__Task to carry out__.
Begin at the line containing "For each pair" and reproduce every line through the end of the entries below. Nothing else should appear.
(Study material)
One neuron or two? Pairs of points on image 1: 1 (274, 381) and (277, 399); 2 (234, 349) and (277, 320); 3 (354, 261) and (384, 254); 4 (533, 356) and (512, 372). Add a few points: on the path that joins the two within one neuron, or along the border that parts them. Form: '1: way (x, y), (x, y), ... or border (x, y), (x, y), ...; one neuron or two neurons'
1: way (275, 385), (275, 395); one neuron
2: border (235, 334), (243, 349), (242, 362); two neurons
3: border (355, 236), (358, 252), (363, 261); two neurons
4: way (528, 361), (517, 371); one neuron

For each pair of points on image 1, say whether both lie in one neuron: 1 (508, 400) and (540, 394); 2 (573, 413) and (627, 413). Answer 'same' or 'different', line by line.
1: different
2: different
(End Study material)
__Result below__.
For each pair of points on image 1, say whether both lie in one neuron: 1 (508, 400) and (540, 394); 2 (573, 413) and (627, 413). Answer 'same' or 'different', line by line.
1: different
2: different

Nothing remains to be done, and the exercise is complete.